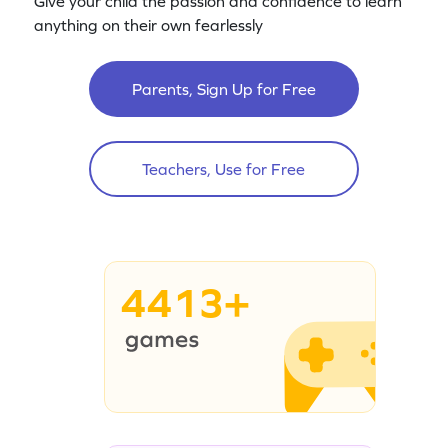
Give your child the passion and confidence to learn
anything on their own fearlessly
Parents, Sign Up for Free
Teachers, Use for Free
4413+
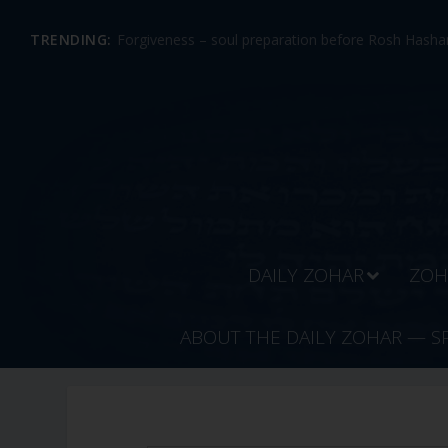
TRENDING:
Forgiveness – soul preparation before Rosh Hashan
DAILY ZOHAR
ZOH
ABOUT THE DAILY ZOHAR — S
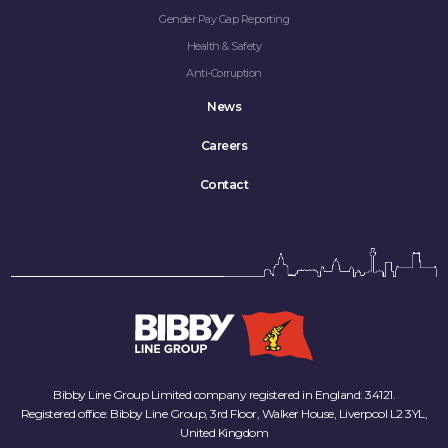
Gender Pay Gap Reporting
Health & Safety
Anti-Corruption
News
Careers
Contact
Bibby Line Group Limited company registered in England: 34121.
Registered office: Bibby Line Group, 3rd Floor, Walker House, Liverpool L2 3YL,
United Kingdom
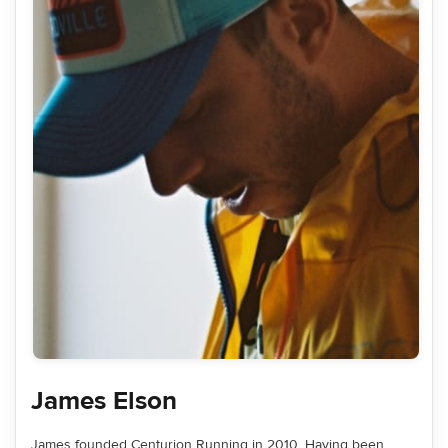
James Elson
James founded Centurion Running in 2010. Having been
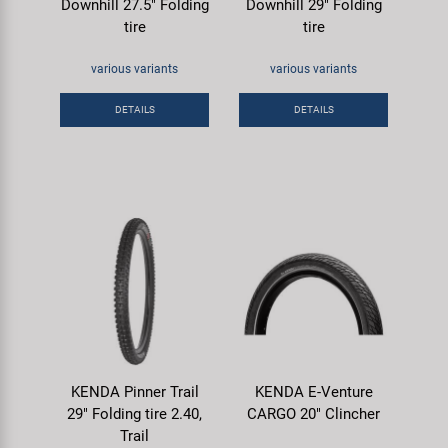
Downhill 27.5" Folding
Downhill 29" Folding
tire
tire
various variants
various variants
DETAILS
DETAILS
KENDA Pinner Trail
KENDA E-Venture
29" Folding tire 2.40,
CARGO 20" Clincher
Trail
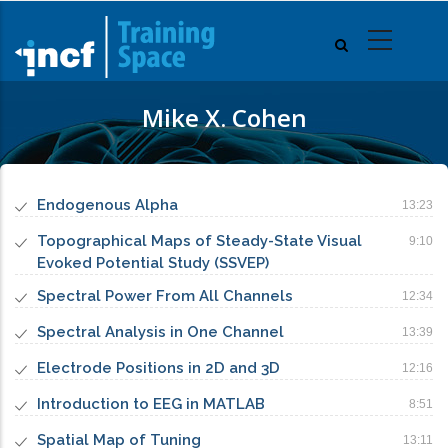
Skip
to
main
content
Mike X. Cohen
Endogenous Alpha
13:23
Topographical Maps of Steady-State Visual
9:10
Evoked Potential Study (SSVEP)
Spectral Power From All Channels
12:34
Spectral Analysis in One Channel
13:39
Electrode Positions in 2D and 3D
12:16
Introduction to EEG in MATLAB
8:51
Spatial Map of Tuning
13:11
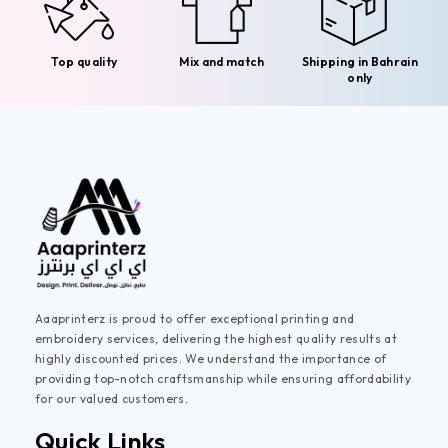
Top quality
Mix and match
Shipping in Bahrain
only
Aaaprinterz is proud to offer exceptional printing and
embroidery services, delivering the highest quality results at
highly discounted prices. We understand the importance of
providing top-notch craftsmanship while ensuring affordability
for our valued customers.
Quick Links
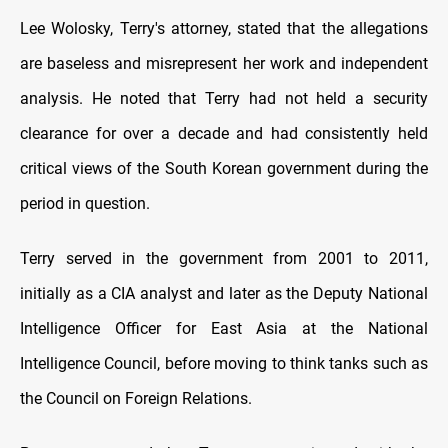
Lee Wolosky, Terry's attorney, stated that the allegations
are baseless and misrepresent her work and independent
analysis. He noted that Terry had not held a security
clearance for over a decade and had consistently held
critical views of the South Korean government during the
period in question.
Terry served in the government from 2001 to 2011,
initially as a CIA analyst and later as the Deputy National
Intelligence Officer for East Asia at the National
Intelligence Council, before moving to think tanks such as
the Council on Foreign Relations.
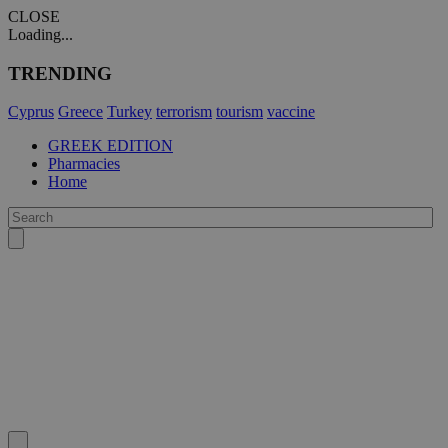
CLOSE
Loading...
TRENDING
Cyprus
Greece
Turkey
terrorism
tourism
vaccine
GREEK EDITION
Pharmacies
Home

...

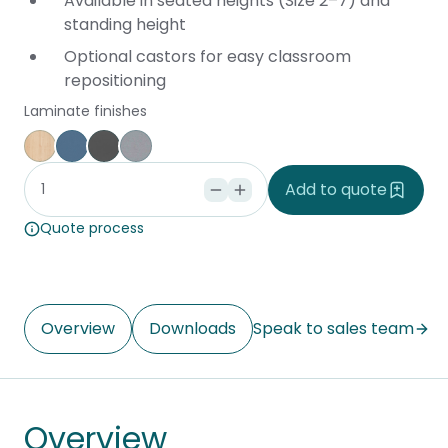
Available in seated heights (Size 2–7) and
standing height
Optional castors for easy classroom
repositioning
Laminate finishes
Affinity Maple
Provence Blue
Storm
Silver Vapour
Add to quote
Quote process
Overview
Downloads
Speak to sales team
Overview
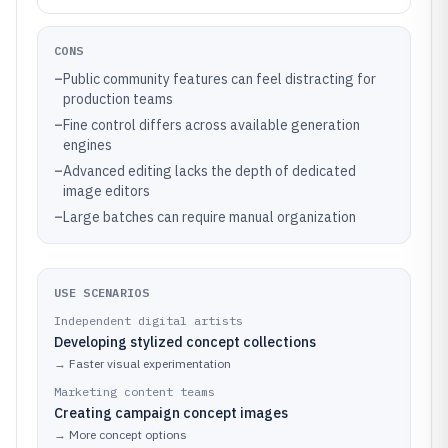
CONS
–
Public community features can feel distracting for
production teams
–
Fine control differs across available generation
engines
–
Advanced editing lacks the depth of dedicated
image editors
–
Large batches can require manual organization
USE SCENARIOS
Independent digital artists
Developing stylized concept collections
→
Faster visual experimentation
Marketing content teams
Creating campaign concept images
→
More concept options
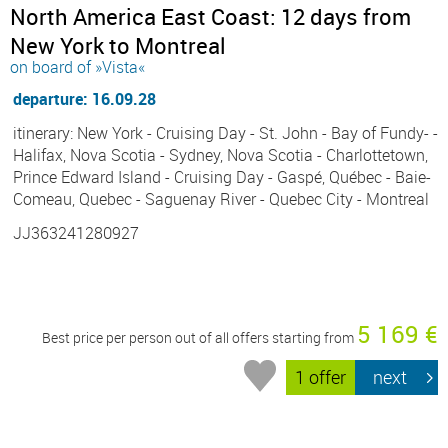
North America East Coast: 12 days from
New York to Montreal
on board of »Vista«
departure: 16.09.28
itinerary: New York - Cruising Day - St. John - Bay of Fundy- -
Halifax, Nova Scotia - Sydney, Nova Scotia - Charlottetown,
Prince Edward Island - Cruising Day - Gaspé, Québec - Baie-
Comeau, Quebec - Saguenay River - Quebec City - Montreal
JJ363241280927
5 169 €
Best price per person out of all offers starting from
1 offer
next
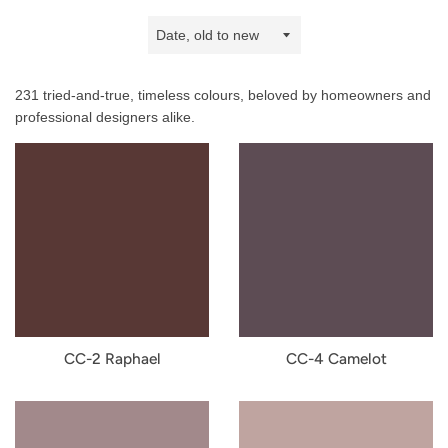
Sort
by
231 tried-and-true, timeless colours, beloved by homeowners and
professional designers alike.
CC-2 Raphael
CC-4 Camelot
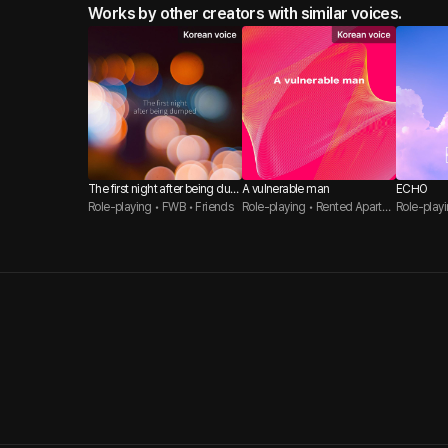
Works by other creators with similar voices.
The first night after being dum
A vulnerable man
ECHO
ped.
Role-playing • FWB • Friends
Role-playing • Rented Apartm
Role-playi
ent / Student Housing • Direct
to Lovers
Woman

==

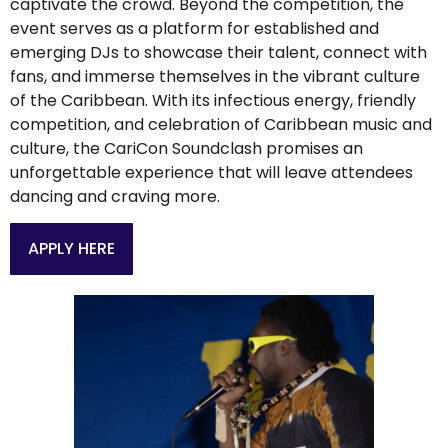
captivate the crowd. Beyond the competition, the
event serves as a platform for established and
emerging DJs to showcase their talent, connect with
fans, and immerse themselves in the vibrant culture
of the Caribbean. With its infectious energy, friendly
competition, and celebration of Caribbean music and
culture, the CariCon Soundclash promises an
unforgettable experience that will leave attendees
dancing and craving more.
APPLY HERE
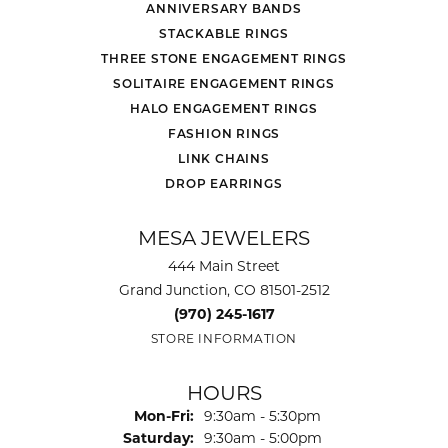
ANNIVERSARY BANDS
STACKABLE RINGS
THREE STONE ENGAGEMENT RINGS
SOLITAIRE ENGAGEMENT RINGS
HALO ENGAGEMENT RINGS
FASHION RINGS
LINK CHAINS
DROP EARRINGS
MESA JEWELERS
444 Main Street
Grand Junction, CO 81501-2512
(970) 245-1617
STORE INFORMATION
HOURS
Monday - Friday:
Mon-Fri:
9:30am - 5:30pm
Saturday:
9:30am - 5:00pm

**Work order:** Give the lines from the one containing "Lee Wolosky, Terry's" through the one containing "the Council on Foreign Relations." as a JSON list of strings, one string per line and blank lines omitted.

**Answer for this exercise:**
[
  "Lee Wolosky, Terry's attorney, stated that the allegations",
  "are baseless and misrepresent her work and independent",
  "analysis. He noted that Terry had not held a security",
  "clearance for over a decade and had consistently held",
  "critical views of the South Korean government during the",
  "period in question.",
  "Terry served in the government from 2001 to 2011,",
  "initially as a CIA analyst and later as the Deputy National",
  "Intelligence Officer for East Asia at the National",
  "Intelligence Council, before moving to think tanks such as",
  "the Council on Foreign Relations."
]